Je suis un peu surprise par son geste, d’autant plus qu’il me sert fort contre lui. Mais je ne dis rien et je lui rends son étreinte avec plaisir. Nous restons un moment ainsi, appréciant être ainsi. C’est étrange, mais je me sens bien ainsi, dans ses bras. J’ai l’impression d’y être en sécurité, ne ressentant pas l’envie de les quitter.

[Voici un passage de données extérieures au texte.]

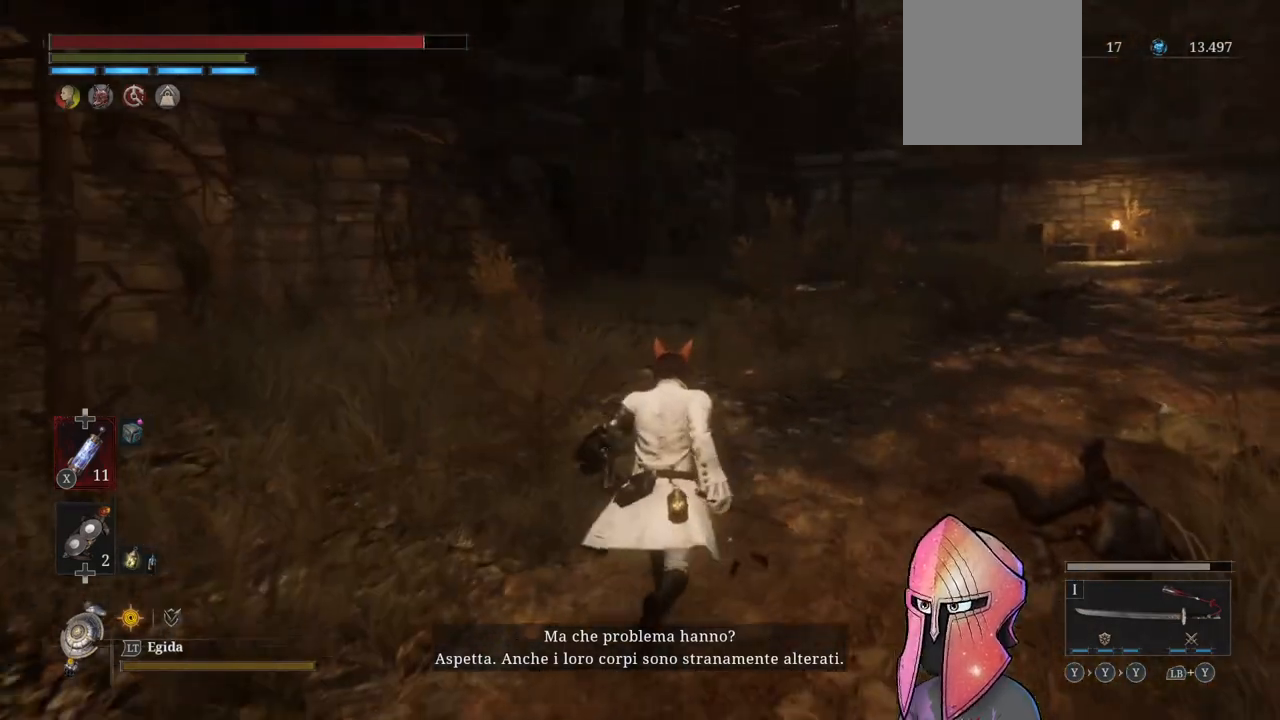
{"buttons": [], "left_stick": "up", "right_stick": "right", "events": [[433, "right_stick", "right"]]}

-Je peux bien faire ça, tu es toujours là quand j’ai besoin d’aide. Tu es important pour moi, tu sais. Lui soufflé-je, ayant un peu moins de retenue qu’à l’accoutumer. Merci les jus de fruits. Par moment, je me demande ce que je ferai sans toi.
-Tu ferais autrement. M’assure-t-il alors que je ne suis pas convaincue. Tu es une femme forte, tu aurais su prendre les choses en main sans problème.

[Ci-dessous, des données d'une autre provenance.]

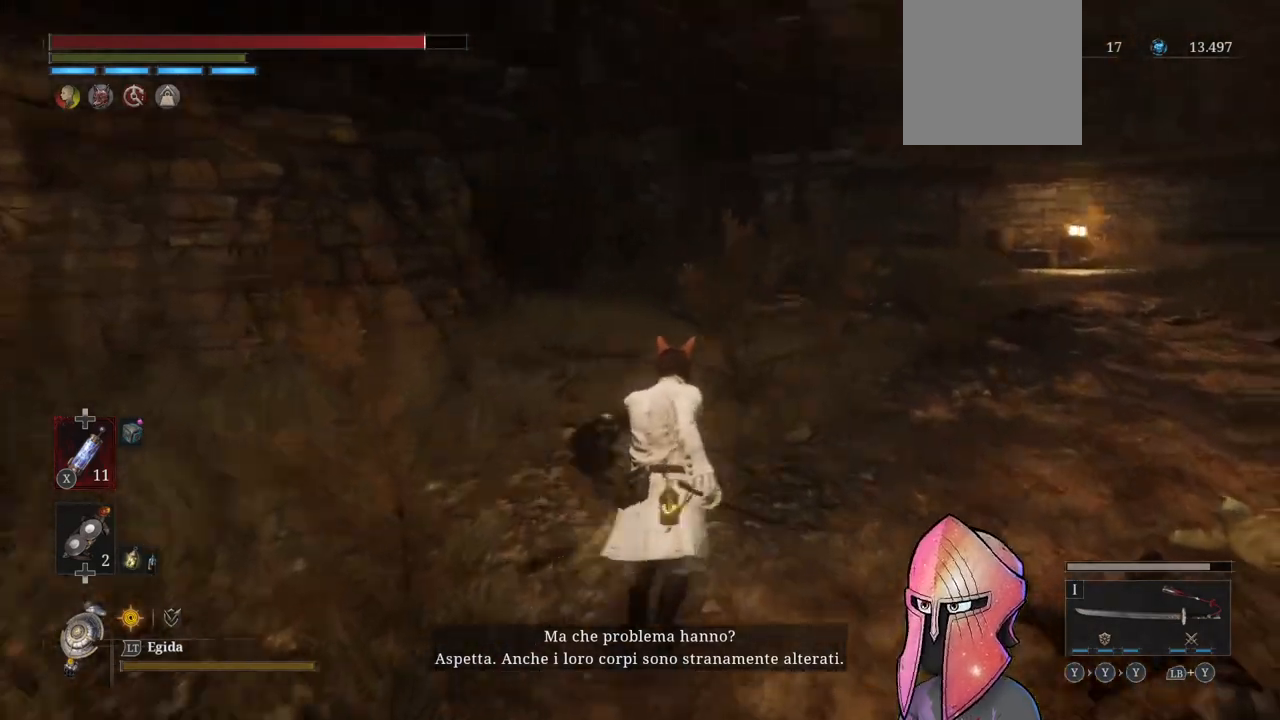
{"buttons": [], "left_stick": "up", "right_stick": "center", "events": [[183, "right_stick", "center"], [283, "right_stick", "right"], [467, "right_stick", "center"]]}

-C’est qui qui console qui déjà ?
-Je pense qu’on se console mutuellement.

La soirée se poursuit et nous continuons à discuter, à se rassurer. Sans que nous y prêtons attention, nos corps restent proches, comme si, inconsciemment, nous souhaitions garder un contact physique.
Je me sens étrange. J’ignore si c’est du au jus de fruit ou à la situation. Nick a une façon étrange de me regarder. Je ne sais pas comment interpréter son regard. Et puis, je me sens bien. J’ai l’impression que le temps a cessé d’avancer.
Il faut que j’arrête les excès, ça me met dans des situations bizarres.

-Mae, est-ce que tu as des regrets ? M’interroge subitement Nick, me sortant de mes songes.
-Je sais pas trop. Je serai tentée de dire que je regrette d’avoir rencontré Don, mais j’ai deux enfants merveilleux grâce à lui, donc je sais pas. Et toi ?
-Je… Je crois que j’aurais aimé te rencontrer plus tôt. M’avoue-t-il à ma grande surprise. Je ne sais pas trop comment réagir, ni comment interpréter ses paroles. Que se passe-t-il ? Je crois que le jus de fruit a des effets bien inattendus sur lui aussi.
Et subitement, sans que je m’y attende, il m’embrasse. Deuxième chose encore plus inattendue, suite à ce contact imprévu mais très agréable, je réponds à son baiser.

La suite des événements sont assez floues. Mes souvenirs sont assez vagues. Comment nous sommes-nous retrouver dans mon lit ? Je ne saurais pas comment l’expliquer. Je crois que le jus de fruit me fait faire des choses insensées. Je me souviens seulement m’être sentie avec lui, d’apprécier ses baisers. J’avais l’impression d’être considérée. J’appréciais qu’il fasse attention à moi, qu’il veille à mon bien être et mon plaisir. Il n’était pas dans la performance, juste dans l’instant présent. Dans un autre contexte et le jus de fruit en moins, cela aurait pu être follement romantique.